## TASK INSTRUCTIONS
Among the lines below, count those with the word "Silkscreen". Answer with the number only.

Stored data
++++++++++++++++++++

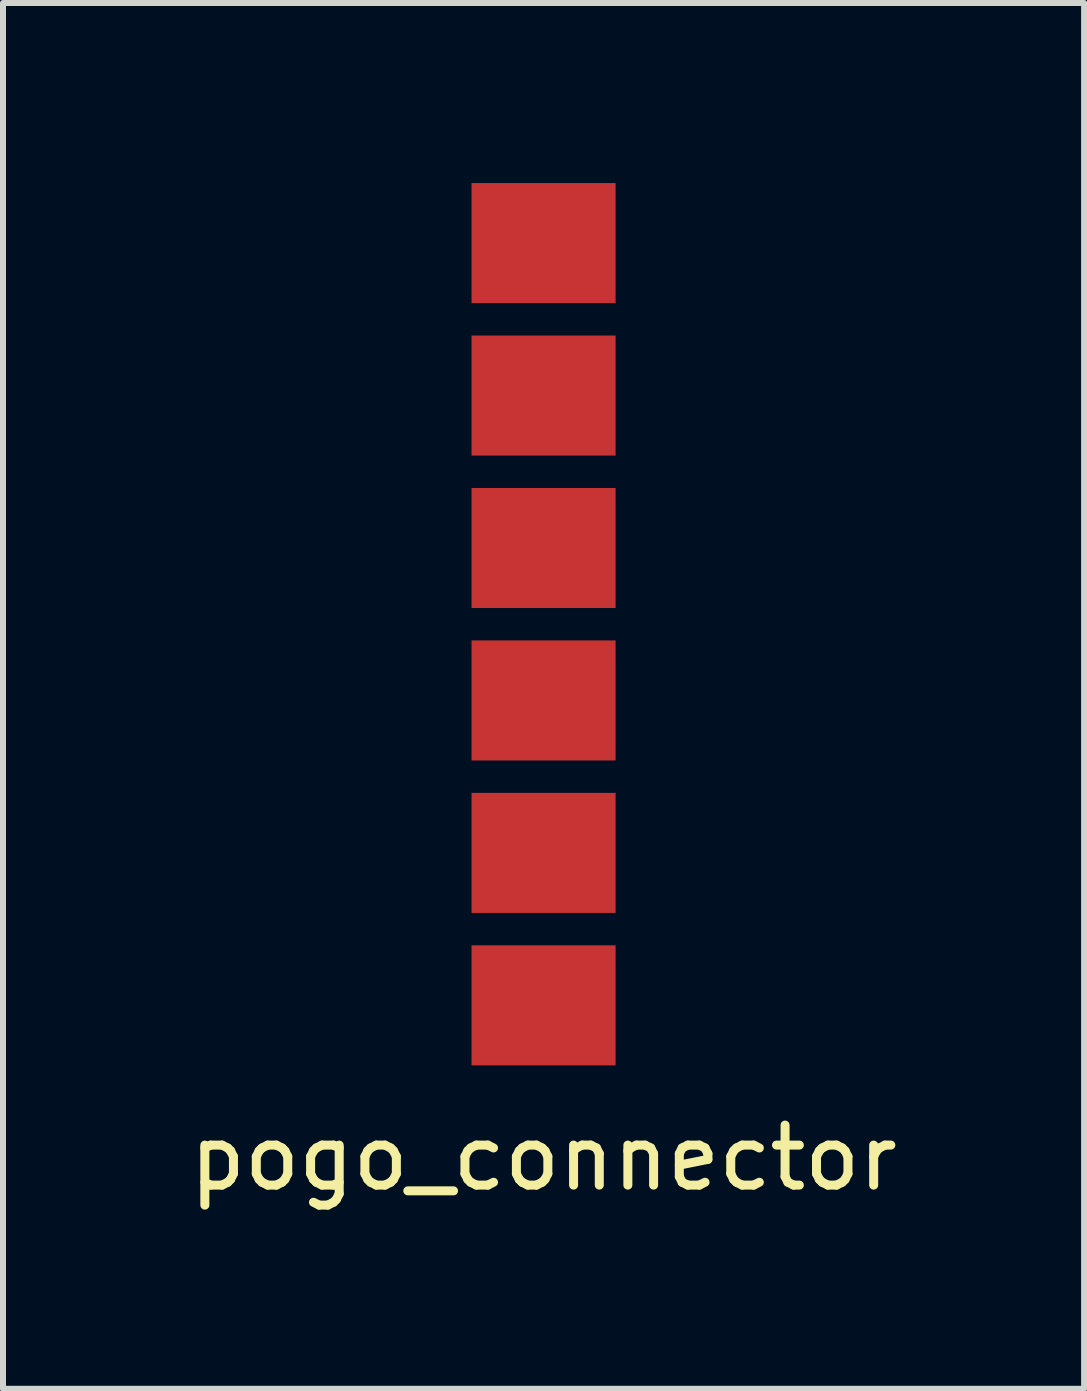
<source format=kicad_pcb>
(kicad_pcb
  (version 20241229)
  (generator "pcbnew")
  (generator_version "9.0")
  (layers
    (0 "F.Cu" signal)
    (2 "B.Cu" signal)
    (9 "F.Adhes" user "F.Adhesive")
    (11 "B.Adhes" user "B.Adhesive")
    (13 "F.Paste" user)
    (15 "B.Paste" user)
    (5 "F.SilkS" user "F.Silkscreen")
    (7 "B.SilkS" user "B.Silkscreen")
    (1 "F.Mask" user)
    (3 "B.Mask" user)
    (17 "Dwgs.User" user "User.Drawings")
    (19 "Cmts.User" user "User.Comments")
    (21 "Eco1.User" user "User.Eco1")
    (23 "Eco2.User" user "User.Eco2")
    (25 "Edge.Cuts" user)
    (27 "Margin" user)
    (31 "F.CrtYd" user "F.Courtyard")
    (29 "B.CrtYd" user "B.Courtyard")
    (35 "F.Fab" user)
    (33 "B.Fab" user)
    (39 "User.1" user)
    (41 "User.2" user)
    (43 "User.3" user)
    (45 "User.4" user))
  (footprint "pogo_connector"
    (layer "F.Cu")
    (at 6.006 8.62)
    (property "Reference" "pogo_connector" (at 0 7.62 0) (layer "F.SilkS") (effects (font (size 1 1) (thickness 0.15))))
    (attr through_hole)
    (pad "1" smd rect (at 0 -7.62) (size 2.4 2) (layers "F.Cu" "F.Mask" "F.Paste"))
    (pad "2" smd rect (at 0 -5.08) (size 2.4 2) (layers "F.Cu" "F.Mask" "F.Paste"))
    (pad "3" smd rect (at 0 -2.54) (size 2.4 2) (layers "F.Cu" "F.Mask" "F.Paste"))
    (pad "4" smd rect (at 0 0) (size 2.4 2) (layers "F.Cu" "F.Mask" "F.Paste"))
    (pad "5" smd rect (at 0 2.54) (size 2.4 2) (layers "F.Cu" "F.Mask" "F.Paste"))
    (pad "6" smd rect (at 0 5.08) (size 2.4 2) (layers "F.Cu" "F.Mask" "F.Paste")))
  (gr_rect
    (start -3 -3)
    (end 15.012 20.088)
    (stroke (width 0.1) (type default))
    (fill no)
    (layer "Edge.Cuts")))
</source>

++++++++++++++++++++

## ANSWER FOR THE TASK
2